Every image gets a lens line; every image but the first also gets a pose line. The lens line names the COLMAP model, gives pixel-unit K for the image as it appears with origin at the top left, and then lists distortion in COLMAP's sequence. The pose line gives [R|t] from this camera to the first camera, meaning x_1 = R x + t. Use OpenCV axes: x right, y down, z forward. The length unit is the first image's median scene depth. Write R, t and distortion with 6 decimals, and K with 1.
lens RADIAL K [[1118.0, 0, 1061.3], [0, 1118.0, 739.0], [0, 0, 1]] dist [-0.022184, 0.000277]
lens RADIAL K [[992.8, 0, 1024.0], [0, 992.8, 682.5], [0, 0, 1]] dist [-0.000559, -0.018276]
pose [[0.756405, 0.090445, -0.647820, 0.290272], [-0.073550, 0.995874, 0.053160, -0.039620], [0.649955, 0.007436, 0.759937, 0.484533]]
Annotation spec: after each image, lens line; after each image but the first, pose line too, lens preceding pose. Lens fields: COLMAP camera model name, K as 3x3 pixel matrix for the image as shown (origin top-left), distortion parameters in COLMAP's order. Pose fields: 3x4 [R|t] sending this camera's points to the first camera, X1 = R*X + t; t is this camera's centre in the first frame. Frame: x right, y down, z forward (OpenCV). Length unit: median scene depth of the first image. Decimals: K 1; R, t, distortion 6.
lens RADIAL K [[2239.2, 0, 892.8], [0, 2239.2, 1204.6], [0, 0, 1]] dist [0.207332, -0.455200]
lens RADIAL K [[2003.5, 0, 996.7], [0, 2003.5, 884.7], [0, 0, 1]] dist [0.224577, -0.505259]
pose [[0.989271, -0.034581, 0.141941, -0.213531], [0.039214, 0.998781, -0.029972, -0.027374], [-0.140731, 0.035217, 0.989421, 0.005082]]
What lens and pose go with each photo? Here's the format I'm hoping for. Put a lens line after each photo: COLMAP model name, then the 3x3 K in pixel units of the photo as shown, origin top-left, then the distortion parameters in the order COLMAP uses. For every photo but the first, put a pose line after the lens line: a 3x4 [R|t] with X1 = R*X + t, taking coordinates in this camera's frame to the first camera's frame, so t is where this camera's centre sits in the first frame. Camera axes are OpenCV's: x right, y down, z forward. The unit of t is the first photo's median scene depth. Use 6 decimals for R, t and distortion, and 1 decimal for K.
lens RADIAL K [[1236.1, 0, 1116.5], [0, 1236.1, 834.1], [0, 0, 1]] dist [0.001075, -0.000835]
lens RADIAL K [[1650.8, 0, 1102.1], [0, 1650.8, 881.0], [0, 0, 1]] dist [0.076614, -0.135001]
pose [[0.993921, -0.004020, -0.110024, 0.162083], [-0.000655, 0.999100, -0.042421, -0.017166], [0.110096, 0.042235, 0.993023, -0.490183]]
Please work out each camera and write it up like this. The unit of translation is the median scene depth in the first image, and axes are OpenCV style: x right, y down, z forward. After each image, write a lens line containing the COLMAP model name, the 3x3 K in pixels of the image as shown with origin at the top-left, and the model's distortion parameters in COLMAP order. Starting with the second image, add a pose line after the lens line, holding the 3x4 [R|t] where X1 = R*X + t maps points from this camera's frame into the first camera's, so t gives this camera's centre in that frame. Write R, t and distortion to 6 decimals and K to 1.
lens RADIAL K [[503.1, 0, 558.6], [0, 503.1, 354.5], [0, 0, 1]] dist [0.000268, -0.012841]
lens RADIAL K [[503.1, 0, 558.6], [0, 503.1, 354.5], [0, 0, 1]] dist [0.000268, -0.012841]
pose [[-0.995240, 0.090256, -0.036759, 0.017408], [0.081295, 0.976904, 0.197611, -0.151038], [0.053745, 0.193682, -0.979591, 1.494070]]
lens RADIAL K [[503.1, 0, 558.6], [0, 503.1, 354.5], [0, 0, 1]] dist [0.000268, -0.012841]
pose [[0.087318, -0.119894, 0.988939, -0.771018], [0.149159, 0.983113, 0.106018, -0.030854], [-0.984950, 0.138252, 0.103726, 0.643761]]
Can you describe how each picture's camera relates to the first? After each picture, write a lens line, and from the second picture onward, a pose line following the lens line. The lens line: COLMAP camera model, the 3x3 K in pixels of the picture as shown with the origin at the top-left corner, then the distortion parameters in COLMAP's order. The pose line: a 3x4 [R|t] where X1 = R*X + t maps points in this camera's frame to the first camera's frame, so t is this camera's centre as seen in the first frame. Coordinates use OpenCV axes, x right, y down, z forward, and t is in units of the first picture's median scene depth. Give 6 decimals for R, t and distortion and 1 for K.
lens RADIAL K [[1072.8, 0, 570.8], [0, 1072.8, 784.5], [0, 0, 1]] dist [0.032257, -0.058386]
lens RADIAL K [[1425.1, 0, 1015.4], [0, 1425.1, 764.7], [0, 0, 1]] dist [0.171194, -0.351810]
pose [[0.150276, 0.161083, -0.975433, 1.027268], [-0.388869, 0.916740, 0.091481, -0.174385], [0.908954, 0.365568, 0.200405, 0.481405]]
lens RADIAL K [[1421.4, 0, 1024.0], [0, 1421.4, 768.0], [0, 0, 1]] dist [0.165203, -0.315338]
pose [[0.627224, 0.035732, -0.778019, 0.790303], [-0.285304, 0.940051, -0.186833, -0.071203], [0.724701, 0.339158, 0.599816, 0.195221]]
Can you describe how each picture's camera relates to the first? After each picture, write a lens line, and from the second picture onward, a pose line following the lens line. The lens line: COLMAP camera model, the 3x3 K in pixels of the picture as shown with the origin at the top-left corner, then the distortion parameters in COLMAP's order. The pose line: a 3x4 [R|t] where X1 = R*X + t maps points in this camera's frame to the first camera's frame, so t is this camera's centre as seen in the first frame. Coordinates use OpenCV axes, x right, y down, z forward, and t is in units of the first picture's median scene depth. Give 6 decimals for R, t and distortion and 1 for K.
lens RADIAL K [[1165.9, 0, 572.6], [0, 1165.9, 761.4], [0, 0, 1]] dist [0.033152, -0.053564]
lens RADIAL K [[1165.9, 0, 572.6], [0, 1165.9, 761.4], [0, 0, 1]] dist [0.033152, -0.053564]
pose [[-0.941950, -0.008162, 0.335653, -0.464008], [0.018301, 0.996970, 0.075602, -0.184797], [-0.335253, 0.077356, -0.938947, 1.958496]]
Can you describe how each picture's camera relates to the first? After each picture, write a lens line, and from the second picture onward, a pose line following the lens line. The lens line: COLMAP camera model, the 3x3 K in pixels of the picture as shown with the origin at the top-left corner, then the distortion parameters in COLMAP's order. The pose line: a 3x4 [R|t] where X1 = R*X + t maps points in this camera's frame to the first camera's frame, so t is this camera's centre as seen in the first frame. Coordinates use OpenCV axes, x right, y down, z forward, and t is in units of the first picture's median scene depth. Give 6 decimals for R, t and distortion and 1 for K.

--*--

PROBLEM STATEMENT:
Return the listing above in its entirety, word for word.

COMPLETED TASK:
Every image gets a lens line; every image but the first also gets a pose line. The lens line names the COLMAP model, gives pixel-unit K for the image as it appears with origin at the top left, and then lists distortion in COLMAP's sequence. The pose line gives [R|t] from this camera to the first camera, meaning x_1 = R x + t. Use OpenCV axes: x right, y down, z forward. The length unit is the first image's median scene depth. Write R, t and distortion with 6 decimals, and K with 1.
lens RADIAL K [[1118.0, 0, 1061.3], [0, 1118.0, 739.0], [0, 0, 1]] dist [-0.022184, 0.000277]
lens RADIAL K [[992.8, 0, 1024.0], [0, 992.8, 682.5], [0, 0, 1]] dist [-0.000559, -0.018276]
pose [[0.756405, 0.090445, -0.647820, 0.290272], [-0.073550, 0.995874, 0.053160, -0.039620], [0.649955, 0.007436, 0.759937, 0.484533]]
Annotation spec: after each image, lens line; after each image but the first, pose line too, lens preceding pose. Lens fields: COLMAP camera model name, K as 3x3 pixel matrix for the image as shown (origin top-left), distortion parameters in COLMAP's order. Pose fields: 3x4 [R|t] sending this camera's points to the first camera, X1 = R*X + t; t is this camera's centre in the first frame. Frame: x right, y down, z forward (OpenCV). Length unit: median scene depth of the first image. Decimals: K 1; R, t, distortion 6.
lens RADIAL K [[2239.2, 0, 892.8], [0, 2239.2, 1204.6], [0, 0, 1]] dist [0.207332, -0.455200]
lens RADIAL K [[2003.5, 0, 996.7], [0, 2003.5, 884.7], [0, 0, 1]] dist [0.224577, -0.505259]
pose [[0.989271, -0.034581, 0.141941, -0.213531], [0.039214, 0.998781, -0.029972, -0.027374], [-0.140731, 0.035217, 0.989421, 0.005082]]
What lens and pose go with each photo? Here's the format I'm hoping for. Put a lens line after each photo: COLMAP model name, then the 3x3 K in pixel units of the photo as shown, origin top-left, then the distortion parameters in the order COLMAP uses. For every photo but the first, put a pose line after the lens line: a 3x4 [R|t] with X1 = R*X + t, taking coordinates in this camera's frame to the first camera's frame, so t is where this camera's centre sits in the first frame. Camera axes are OpenCV's: x right, y down, z forward. The unit of t is the first photo's median scene depth. Use 6 decimals for R, t and distortion, and 1 decimal for K.
lens RADIAL K [[1236.1, 0, 1116.5], [0, 1236.1, 834.1], [0, 0, 1]] dist [0.001075, -0.000835]
lens RADIAL K [[1650.8, 0, 1102.1], [0, 1650.8, 881.0], [0, 0, 1]] dist [0.076614, -0.135001]
pose [[0.993921, -0.004020, -0.110024, 0.162083], [-0.000655, 0.999100, -0.042421, -0.017166], [0.110096, 0.042235, 0.993023, -0.490183]]
Please work out each camera and write it up like this. The unit of translation is the median scene depth in the first image, and axes are OpenCV style: x right, y down, z forward. After each image, write a lens line containing the COLMAP model name, the 3x3 K in pixels of the image as shown with origin at the top-left, and the model's distortion parameters in COLMAP order. Starting with the second image, add a pose line after the lens line, holding the 3x4 [R|t] where X1 = R*X + t maps points from this camera's frame into the first camera's, so t gives this camera's centre in that frame. Write R, t and distortion to 6 decimals and K to 1.
lens RADIAL K [[503.1, 0, 558.6], [0, 503.1, 354.5], [0, 0, 1]] dist [0.000268, -0.012841]
lens RADIAL K [[503.1, 0, 558.6], [0, 503.1, 354.5], [0, 0, 1]] dist [0.000268, -0.012841]
pose [[-0.995240, 0.090256, -0.036759, 0.017408], [0.081295, 0.976904, 0.197611, -0.151038], [0.053745, 0.193682, -0.979591, 1.494070]]
lens RADIAL K [[503.1, 0, 558.6], [0, 503.1, 354.5], [0, 0, 1]] dist [0.000268, -0.012841]
pose [[0.087318, -0.119894, 0.988939, -0.771018], [0.149159, 0.983113, 0.106018, -0.030854], [-0.984950, 0.138252, 0.103726, 0.643761]]
Can you describe how each picture's camera relates to the first? After each picture, write a lens line, and from the second picture onward, a pose line following the lens line. The lens line: COLMAP camera model, the 3x3 K in pixels of the picture as shown with the origin at the top-left corner, then the distortion parameters in COLMAP's order. The pose line: a 3x4 [R|t] where X1 = R*X + t maps points in this camera's frame to the first camera's frame, so t is this camera's centre as seen in the first frame. Coordinates use OpenCV axes, x right, y down, z forward, and t is in units of the first picture's median scene depth. Give 6 decimals for R, t and distortion and 1 for K.
lens RADIAL K [[1072.8, 0, 570.8], [0, 1072.8, 784.5], [0, 0, 1]] dist [0.032257, -0.058386]
lens RADIAL K [[1425.1, 0, 1015.4], [0, 1425.1, 764.7], [0, 0, 1]] dist [0.171194, -0.351810]
pose [[0.150276, 0.161083, -0.975433, 1.027268], [-0.388869, 0.916740, 0.091481, -0.174385], [0.908954, 0.365568, 0.200405, 0.481405]]
lens RADIAL K [[1421.4, 0, 1024.0], [0, 1421.4, 768.0], [0, 0, 1]] dist [0.165203, -0.315338]
pose [[0.627224, 0.035732, -0.778019, 0.790303], [-0.285304, 0.940051, -0.186833, -0.071203], [0.724701, 0.339158, 0.599816, 0.195221]]
Can you describe how each picture's camera relates to the first? After each picture, write a lens line, and from the second picture onward, a pose line following the lens line. The lens line: COLMAP camera model, the 3x3 K in pixels of the picture as shown with the origin at the top-left corner, then the distortion parameters in COLMAP's order. The pose line: a 3x4 [R|t] where X1 = R*X + t maps points in this camera's frame to the first camera's frame, so t is this camera's centre as seen in the first frame. Coordinates use OpenCV axes, x right, y down, z forward, and t is in units of the first picture's median scene depth. Give 6 decimals for R, t and distortion and 1 for K.
lens RADIAL K [[1165.9, 0, 572.6], [0, 1165.9, 761.4], [0, 0, 1]] dist [0.033152, -0.053564]
lens RADIAL K [[1165.9, 0, 572.6], [0, 1165.9, 761.4], [0, 0, 1]] dist [0.033152, -0.053564]
pose [[-0.941950, -0.008162, 0.335653, -0.464008], [0.018301, 0.996970, 0.075602, -0.184797], [-0.335253, 0.077356, -0.938947, 1.958496]]
Can you describe how each picture's camera relates to the first? After each picture, write a lens line, and from the second picture onward, a pose line following the lens line. The lens line: COLMAP camera model, the 3x3 K in pixels of the picture as shown with the origin at the top-left corner, then the distortion parameters in COLMAP's order. The pose line: a 3x4 [R|t] where X1 = R*X + t maps points in this camera's frame to the first camera's frame, so t is this camera's centre as seen in the first frame. Coordinates use OpenCV axes, x right, y down, z forward, and t is in units of the first picture's median scene depth. Give 6 decimals for R, t and distortion and 1 for K.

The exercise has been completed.